J’écris « comédien·ne·s » pour ne pas alourdir avec « comédiennes et comédiens » (d’autant que les comédiennes mériteraient un article à part) mais je précise à l’attention des polémistes que ça n’est pas un plaidoyer pour l’écriture inclusive. Je n’aime pas ce qui est inclusif. Personne n’aime ce qui est inclusif. Regardez les pubs, les couvertures de magazines : les gens veulent de l’exclusif. Soyons exclusifs ! J’aurais pu titrer « les comédiens blancs hétérosexuels » mais ce serait me priver de l’audience du stand-up et de la comédie musicale. Déjà qu’il n’y a que ma mère qui me lit, je n’ai pas ce luxe. Je me contenterai donc d’écrire « comédiens » et vous saurez que ça concerne tous les genres.
Une fois n’est pas coutume, je vais parler d’un sujet que je connais bien. J’ai pas mal de comédiens dans mon entourage depuis que j’ai moi-même caressé l’illusion de le devenir. Le besoin d’attention et de reconnaissance dont souffrent tous les comédiens, quoi qu’ils disent – et qui me fait tenir ce blog – ne fut pourtant pas comblé. J’ai appris à mes dépens que le public considère sa gratitude comme une contrepartie suffisante – « Ah bon, c’est payant ? » – mais ceux que vous avez le malheur de ne pas divertir déploient beaucoup d’énergie (mais peu de vocabulaire) pour vous chier sur la gueule. Si vous voulez de la reconnaissance (et du pognon) faites plutôt plombier.
À l’époque déjà, je trouvais mes condisciples bizarres. On nous inculque vite à avoir l’aplomb de se présenter comme comédien sous prétexte qu’on en a l’ambition, alors qu’on ne le conseille pas aux aspirants médecin ou pilote de ligne. Dire qu’on est acteur juste sur la base de l’auto-jugement de nos capacités innées peut sembler utile, si on croise par hasard Luc Besson ou bien un réalisateur, mais en général on rencontre plutôt un beau-frère et ses questions sournoises du type « et t’as joué dans quoi ? ». Ta gueule.
Il faut dire que la particularité du comédien parisien, c’est qu’il ne joue pas. En attendant qu’on l’appelle pour un rôle payé – aussi probable qu’une baisse de loyer ou un bon Luc Besson – le comédien partage son temps entre des cours, ateliers, stages, master-class, coaching et formations. Tel un lycéen achetant des préservatifs avant les vacances d’été, le comédien se prépare pour un événement qui n’arrivera pas. Tout ce qui peut donner l’impression de se préparer pour le grand rôle est bon à prendre, tant que ça n’implique pas de se déplacer trop loin ou d’apprendre un texte.
Bien sûr il arrive que certains s’essaient à être productifs en tournant un court-métrage ou en montant une pièce. C’est sans doute du travail pour eux – même si le résultat ressemble à ce que les ados et les retraités font pour leurs loisir – mais ça l’est encore plus pour leur entourage. D’abord il y a le financement participatif, une mendicité 2.0 qui vous propose de financer un projet intrinsèquement déficitaire. Grâce aux réseaux sociaux, où les comédiens ont souvent deux comptes – perso et pro, au contenu strictement identique – vous pouvez suivre contre votre gré l’évolution de la cagnotte de ce projet si spécial par rapport aux 5 000 autres en cours de financement.
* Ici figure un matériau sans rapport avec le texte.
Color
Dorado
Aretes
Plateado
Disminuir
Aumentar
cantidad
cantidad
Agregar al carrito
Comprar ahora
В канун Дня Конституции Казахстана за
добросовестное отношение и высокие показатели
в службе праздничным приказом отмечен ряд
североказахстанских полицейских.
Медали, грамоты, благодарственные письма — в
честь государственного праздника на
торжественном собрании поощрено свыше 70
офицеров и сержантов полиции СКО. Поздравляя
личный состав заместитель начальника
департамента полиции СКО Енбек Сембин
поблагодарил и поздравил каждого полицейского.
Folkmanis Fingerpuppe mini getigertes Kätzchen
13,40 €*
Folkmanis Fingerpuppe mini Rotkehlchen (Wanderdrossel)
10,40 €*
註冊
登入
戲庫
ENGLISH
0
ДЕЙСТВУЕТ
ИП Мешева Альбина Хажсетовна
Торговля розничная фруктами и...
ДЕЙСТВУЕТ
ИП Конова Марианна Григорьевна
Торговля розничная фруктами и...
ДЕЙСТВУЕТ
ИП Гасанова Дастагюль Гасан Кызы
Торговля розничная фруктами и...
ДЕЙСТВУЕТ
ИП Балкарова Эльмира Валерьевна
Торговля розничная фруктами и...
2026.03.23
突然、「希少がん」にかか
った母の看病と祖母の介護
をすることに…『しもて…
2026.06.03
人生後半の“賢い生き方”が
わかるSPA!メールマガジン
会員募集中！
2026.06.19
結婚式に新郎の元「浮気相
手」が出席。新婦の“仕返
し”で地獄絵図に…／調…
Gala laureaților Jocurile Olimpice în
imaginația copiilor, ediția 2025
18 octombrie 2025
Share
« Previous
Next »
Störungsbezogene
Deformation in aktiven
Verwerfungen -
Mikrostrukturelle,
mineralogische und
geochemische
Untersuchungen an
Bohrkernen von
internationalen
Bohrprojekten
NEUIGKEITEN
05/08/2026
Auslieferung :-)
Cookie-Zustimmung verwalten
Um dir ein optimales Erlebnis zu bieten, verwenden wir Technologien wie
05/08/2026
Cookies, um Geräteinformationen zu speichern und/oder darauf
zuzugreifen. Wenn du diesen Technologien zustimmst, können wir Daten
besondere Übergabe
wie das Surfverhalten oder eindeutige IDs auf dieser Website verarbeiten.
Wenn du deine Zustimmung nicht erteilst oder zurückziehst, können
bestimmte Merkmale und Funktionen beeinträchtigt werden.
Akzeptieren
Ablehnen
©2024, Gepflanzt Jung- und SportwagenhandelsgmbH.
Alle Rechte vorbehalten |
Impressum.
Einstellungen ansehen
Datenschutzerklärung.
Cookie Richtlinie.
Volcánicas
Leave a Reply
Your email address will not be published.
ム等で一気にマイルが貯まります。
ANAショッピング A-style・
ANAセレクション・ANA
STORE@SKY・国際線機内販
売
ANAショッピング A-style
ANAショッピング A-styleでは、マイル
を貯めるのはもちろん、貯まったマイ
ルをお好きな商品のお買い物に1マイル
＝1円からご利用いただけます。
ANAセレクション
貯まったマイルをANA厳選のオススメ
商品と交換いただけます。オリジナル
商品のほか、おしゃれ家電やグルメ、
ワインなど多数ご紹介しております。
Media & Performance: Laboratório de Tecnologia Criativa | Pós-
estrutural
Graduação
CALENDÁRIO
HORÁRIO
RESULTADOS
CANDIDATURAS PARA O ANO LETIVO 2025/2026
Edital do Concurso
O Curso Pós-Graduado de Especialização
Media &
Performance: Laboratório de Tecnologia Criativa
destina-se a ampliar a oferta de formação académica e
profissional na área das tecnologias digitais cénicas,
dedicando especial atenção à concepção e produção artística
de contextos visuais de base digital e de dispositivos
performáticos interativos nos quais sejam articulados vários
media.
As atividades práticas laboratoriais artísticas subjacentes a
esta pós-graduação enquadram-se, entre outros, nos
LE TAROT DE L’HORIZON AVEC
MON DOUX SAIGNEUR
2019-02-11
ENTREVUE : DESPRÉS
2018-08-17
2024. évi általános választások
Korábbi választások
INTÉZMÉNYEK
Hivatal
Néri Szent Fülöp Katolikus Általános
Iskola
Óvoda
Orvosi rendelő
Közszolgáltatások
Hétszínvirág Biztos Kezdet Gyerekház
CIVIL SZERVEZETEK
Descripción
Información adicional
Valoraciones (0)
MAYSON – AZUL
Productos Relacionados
Comme si votre argent ne suffisait pas, il faudra ensuite votre approbation. Au mieux, il faudra voter chaque jours sur internet pour le court-métrage – car pourquoi faire un court-métrage s’il n’y a pas une compétition ? – ce que la majorité des gens fait aisément sans prendre la peine de le regarder. Dans le pire des cas, ce sera une pièce qui impliquera de payer, de se déplacer dans un obscur théâtre miteux et de subir deux heures durant un siège et une situation inconfortables, où vos amis vous postillonneront maladroitement un texte indigent au visage avant de soutirer les applaudissements polis d’un public clairsemé et de prolonger la soirée autour d’un verre pour vous parler d’eux avant de vous écouter parler d’eux.
Capricieux, égocentriques et dépendants, vos amis comédiens sont un peu comme vos enfants, si ce n’est que vous pouvez les sortir de votre vie sans avoir recours à un gros oreiller et un bon avocat. Mais restons lucides : ils sont trop, beaucoup trop nombreux. Si tous les comédiens dont personne ne veut se faisaient soudainement une raison et travaillaient de concert à la recherche contre le cancer, ils pourraient… Bon, ils ne pourraient sans doute rien car leur discipline vouée à l’échec ne leur a apporté aucune aptitude, mais au moins cesseraient-ils de nous harceler avec leurs Nikon Festival et autres Feydeau en costumes.